Former Facebook president and Napster co-founder Sean Parker announced today he has established three priorities for his $600 million foundation: civic engagement, global public health, and life sciences.
Mr. Parker, who has been cagey about his priorities so far during his recent transition to big-time philanthropist, also said in a telephone interview that he intends to spend down his foundation’s assets during his lifetime.
He said his San Francisco-based foundation will focus on areas where he believes definable objectives can be attained.
“My guiding principle of all of my engagement is I try to only focus on the problems where I have some insight or a set of relationships or capabilities where I can actually do something about it and see a path to zero,” he said.
One example of that approach, he said, was the $4.5 million grant he gave this month to the University of California at San Francisco to start a research program aimed at speeding up and improving the efficiency of malaria-eradication efforts worldwide.
“There’s a series of technologies that if you put them together correctly, there’s no reason why we can’t eradicate malaria in most of the world in probably the next 10 to 20 years,” Mr. Parker said.
He added, “I’m trying to preserve an entrepreneurial approach, which is to only give when I feel that there’s a solution that’s fully complete.”
Familiar Topics
Mr. Parker made The Chronicle’s annual Philanthropy 50 list of the most generous donors for the first time this year, ranking fifth.
His foundation will focus on causes he has supported in the past and topics he has studied over the years.
While there are a lot of problems Mr. Parker said he is passionate about, many of them, such as climate change and the education system, require changes driven by public policy because they are too big for philanthropy to address in anything other than a piecemeal way.
However, Mr. Parker isn’t immune to letting his personal feelings influence his philanthropy. He announced in December a $24-million grant to establish the Sean N. Parker Center for Allergy Research at Stanford University, saying his personal experiences with severe food allergies as a child influenced his gift.
Mr. Parker said he expects pushback to his priorities and approach, and he doesn’t expect complete success in all of his philanthropic endeavors. He said that criticism and failure are an integral part of both business and philanthropy.
“I may find myself having to endure as much scrutiny as praise for the things I’m trying to do,” he said.
Allocating Funds
Mr. Parker also announced that he had shortened his foundation’s name from the Sean N. Parker Foundation to the Parker Foundation.

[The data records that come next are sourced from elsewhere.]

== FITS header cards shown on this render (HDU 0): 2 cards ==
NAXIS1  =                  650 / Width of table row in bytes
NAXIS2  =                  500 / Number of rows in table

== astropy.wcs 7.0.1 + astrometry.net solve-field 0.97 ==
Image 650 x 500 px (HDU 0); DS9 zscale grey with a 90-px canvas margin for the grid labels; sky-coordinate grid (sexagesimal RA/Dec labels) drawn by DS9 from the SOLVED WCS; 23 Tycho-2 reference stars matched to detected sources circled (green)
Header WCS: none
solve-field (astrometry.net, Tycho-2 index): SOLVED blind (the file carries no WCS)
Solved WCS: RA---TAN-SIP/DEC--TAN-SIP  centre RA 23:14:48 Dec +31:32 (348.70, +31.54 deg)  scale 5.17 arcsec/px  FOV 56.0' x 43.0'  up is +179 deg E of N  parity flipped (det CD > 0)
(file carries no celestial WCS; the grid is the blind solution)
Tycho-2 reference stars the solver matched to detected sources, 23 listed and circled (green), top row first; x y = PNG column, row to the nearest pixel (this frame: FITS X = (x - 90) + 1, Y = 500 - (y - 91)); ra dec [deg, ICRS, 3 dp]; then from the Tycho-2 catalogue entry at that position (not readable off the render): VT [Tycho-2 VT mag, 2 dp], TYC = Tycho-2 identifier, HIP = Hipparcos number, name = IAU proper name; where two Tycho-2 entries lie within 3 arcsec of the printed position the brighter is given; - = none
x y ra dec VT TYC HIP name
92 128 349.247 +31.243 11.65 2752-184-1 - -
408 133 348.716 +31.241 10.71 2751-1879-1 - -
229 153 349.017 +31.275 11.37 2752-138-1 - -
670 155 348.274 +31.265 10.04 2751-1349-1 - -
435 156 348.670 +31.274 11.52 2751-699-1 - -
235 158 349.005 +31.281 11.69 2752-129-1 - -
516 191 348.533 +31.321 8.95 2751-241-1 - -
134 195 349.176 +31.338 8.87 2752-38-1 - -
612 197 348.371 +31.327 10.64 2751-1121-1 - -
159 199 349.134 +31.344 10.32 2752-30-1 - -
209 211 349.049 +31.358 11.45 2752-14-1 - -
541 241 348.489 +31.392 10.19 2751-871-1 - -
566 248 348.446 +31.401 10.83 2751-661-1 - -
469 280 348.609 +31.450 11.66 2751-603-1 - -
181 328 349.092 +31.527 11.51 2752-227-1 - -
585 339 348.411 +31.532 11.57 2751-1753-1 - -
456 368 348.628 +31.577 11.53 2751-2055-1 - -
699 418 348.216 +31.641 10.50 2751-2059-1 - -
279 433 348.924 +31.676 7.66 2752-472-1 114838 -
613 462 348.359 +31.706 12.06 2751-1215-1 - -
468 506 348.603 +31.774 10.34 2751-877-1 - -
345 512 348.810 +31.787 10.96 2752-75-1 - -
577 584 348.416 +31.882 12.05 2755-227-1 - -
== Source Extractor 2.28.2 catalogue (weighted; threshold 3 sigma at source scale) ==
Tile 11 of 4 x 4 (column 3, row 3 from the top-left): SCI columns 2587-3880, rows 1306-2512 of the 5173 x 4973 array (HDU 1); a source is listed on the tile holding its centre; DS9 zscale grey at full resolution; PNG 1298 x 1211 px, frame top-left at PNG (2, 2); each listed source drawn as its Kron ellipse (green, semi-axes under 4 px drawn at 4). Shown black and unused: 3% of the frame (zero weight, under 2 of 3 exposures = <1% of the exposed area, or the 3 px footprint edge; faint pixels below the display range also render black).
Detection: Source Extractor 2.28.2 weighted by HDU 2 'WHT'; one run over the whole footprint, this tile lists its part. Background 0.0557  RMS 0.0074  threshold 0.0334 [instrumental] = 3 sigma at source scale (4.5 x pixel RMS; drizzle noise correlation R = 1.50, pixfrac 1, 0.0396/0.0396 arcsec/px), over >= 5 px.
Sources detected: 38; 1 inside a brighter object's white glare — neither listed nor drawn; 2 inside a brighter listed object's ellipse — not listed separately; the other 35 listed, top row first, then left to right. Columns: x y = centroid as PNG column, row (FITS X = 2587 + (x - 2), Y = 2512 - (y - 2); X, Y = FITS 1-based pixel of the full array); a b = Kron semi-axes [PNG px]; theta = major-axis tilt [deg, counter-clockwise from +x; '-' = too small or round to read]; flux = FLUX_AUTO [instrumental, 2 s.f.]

He said his civic-engagement efforts would include supporting the work of groups like Code for America, the Electronic Frontier Foundation, and others. He will also pursue some of those efforts outside of the foundation, like his recent for-profit venture, Brigade, a social network for sharing political views.
Mr. Parker said he hasn’t yet decided how he will allocate his contributions to his foundation, and for now he is working on setting specific goals within each of the three focus areas. He and his board members will then map out a plan for how much money will go into each area and try to set a time period for when each goal should be met.
Mr. Parker said he will continue to contribute to his foundation, even as he works to spend it down.
The philanthropist, whose net worth Forbes pegged at just under $3-billion, is adamant about spending the foundation’s money during his lifetime.
He said the only reason he didn’t sign the Giving Pledge, an effort spearheaded by Warren Buffett and Bill and Melinda Gates to encourage the rich to give at least half of their wealth to charity, is because he doesn’t think it’s aggressive enough. He thinks it only encourages people to transfer their wealth into intergenerational foundations that can get away with long-term tax breaks.
“If you’re going to be granted tax-exempt status and your income is going to be tax-exempted in a particular vehicle, then I think you should be obligated to consume those resources within your own lifetime, barring any unforeseen tragedy, if you can,” he said. “So you’ll see me at least meeting or exceeding the totals of the Giving Pledge within my lifetime.”
A father of two young children, he said he does not intend to leave the foundation — or much of his fortune — to future generations of Parkers because he doesn’t want it to become bureaucratic and hierarchical, as so many foundations that outlive their founders do.
“They begin to resemble governments in all the ways governments are bad,” he said. “They’re slow, they’re conservative, they’re risk averse, and they try to do too many things.”